In truth, I haven’t had much cause to think about the water supply since. While our drains have caused chaos once or twice (read all about it, if you must, in previous posts), the water supply has just been there. Easy, reliable, convenient as turning on a tap. There’d be the odd bit of low pressure, but nothing to remark upon, until a young man in a big yellow coat (#1) appeared at the door.

There was indeed low pressure, and it might be our responsibility. His listening equipment suggested there was a leak near the wall. On the pavement side of the wall, it would be up to the water service to fix; on the garden side, we’d have to do it. A week later someone came out and checked the pavement side. Another week later, a different someone, tidied up the pavement. I phoned to see what was going on, and a fourth someone landed at the door to tell me I might get a letter.

Someone #5 phoned, sounding very knowledgeable. It’s a difficult leak to find, but they’re working on it, and hope to get out in a few days. Grand.

Message from #5- they’ll be out on Wednesday pm. Nothing happened. When I called to see where they were, #5 was adamant that all was done and fixed. They’d come through the green gate, and worked at the back of the extension. But I’d been in the whole time, and could see no sign of activity at the back. Eventually it began to dawn on us both that we were talking at cross purposes. There’s a person with a similar name, living in number 6, similar address, in a different town. Her water leak was fixed, through her green gate, and at the back of her wee bathroom extension. Somehow, the system had given #5 the wrong phone number, and he’d thought he was talking to that person all along. I’d thought I was talking to #4.

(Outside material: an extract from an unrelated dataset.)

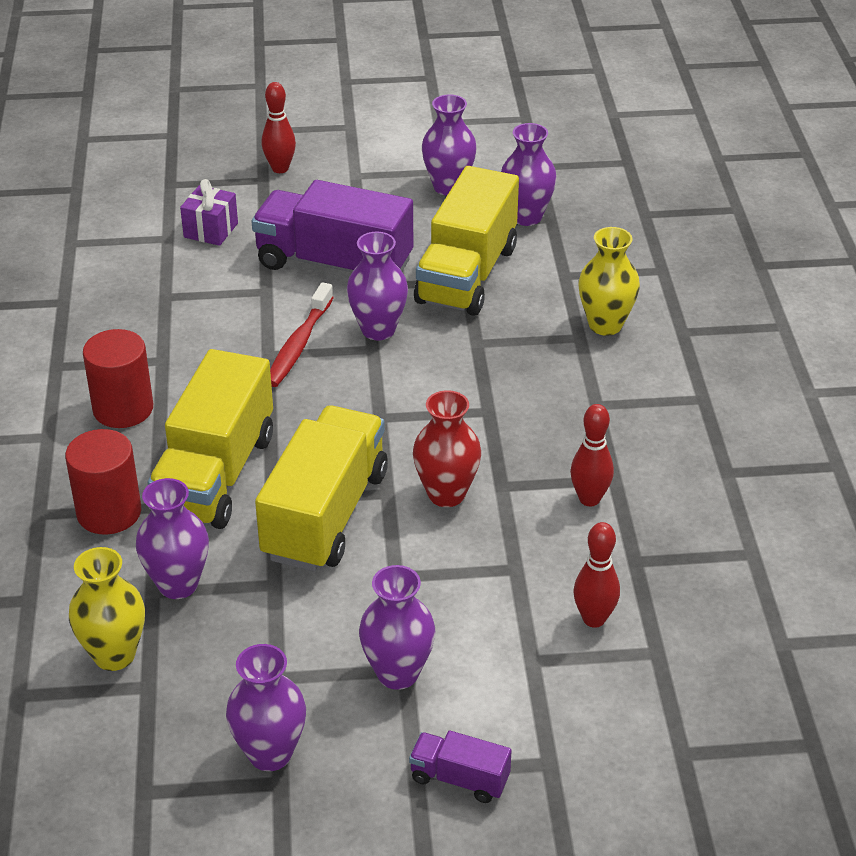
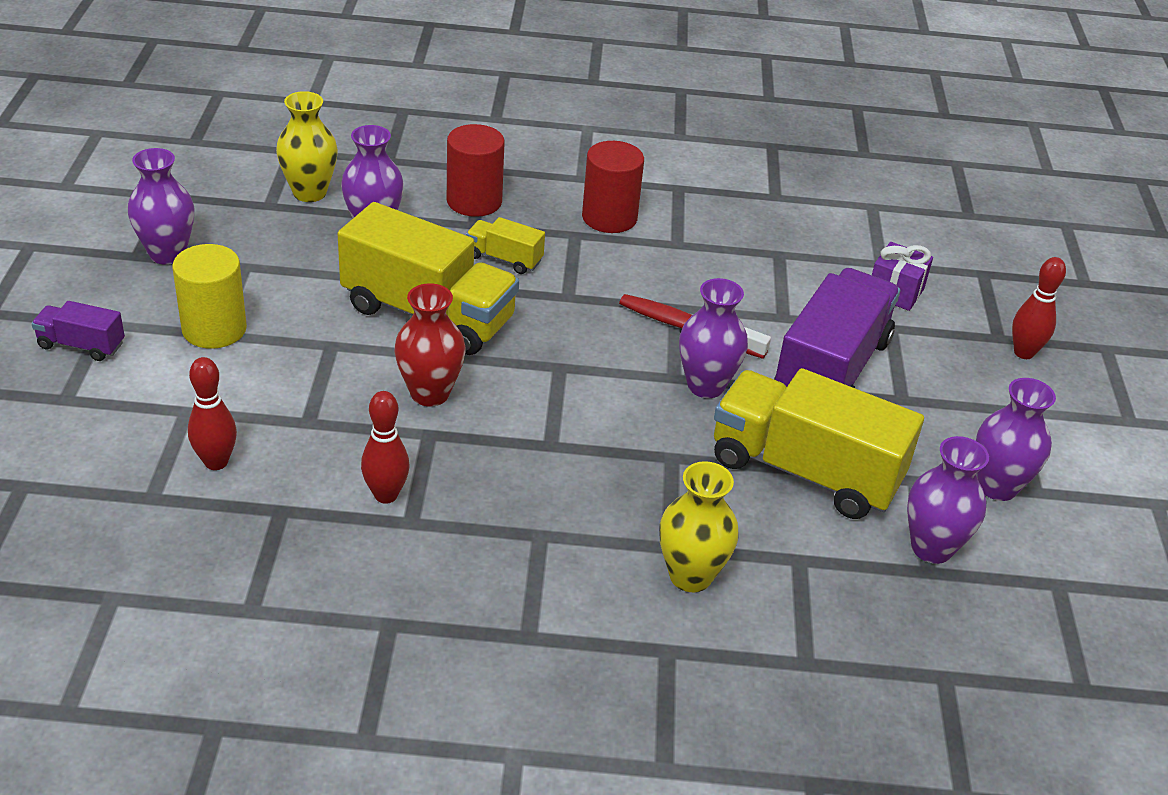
camera: 95 degrees right, 0 degrees up
(215, 474) = (504, 259): yellow truck -> yellow truck, size x0.46
(397, 673) = (214, 329): purple vase -> yellow cylinder
(459, 778) = (81, 345): purple truck -> purple truck turned 105 degrees counterclockwise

So, four weeks after we were told there was a leak, we were no further forward. In the meantime, the washing machine had died because we kept trying to use it. We’ve been relying on the kindness of others for weeks to get some laundry done.

As I was relaying the tale of the wrong water leak, the chap in the big yellow coat (#1) returned, bringing a colleague (#6, who never spoke) to stand at the door beside him. This time he was telling me we would definitely get a letter, as they’d decided the leak was on our side of the wall. Time to talk to the insurance company.

The letter came. #5 called anyway, feeling some ownership of a problem that’s never been his. He suggested I ask for a replacement pipe rather than a repair.

I phoned the insurance, who couldn’t confirm that we’re actually insured- if it’s not been accidentally damaged, it’s all ours to pay for- but they’d contact their local company. The company phoned, they’d send somebody.

#7 arrived today. He was here for about 2 minutes. Since #1 had done sound tests, #7 didn’t have to. He’ll send someone else out next week.

Over a month since the start, at least 7 chaps at the door and 3 women on the phone, we still have a water leak. It reminds me of the old story of four people called Everyone, Someone, Anyone and No-one.“There was an important job to be done and Everyone was sure that Someone would do it. Anyone could have done it, but No-one did it. Someone got angry about that because he thought that it was Everyone’s job. Everyone thought that Anyone could do it, but No-one realised that Everyone wouldn’t do it. It ended up that Everyone was angry with Someone because No-one did what Anyone could have done!”

Of course, I don’t know which of those folk I am. When #1 appeared, should I just have gone straight to the insurance company in case it was our problem? Should I have hunted for a local chap to just come along and fix the blimmin thing weeks ago? How would I know where to start?

What if I was living alone, or vulnerable? How would the washing get done? Could I cope with all the Someones calling?

There has to be a more efficient system of maintaining the fabric of our services than simply passing from pillar to post, from subcontractor to subcontractor, and leaving the public with no idea what’s going on.

I’d really welcome the man with a van right now, shouting “WATER SERVICE”.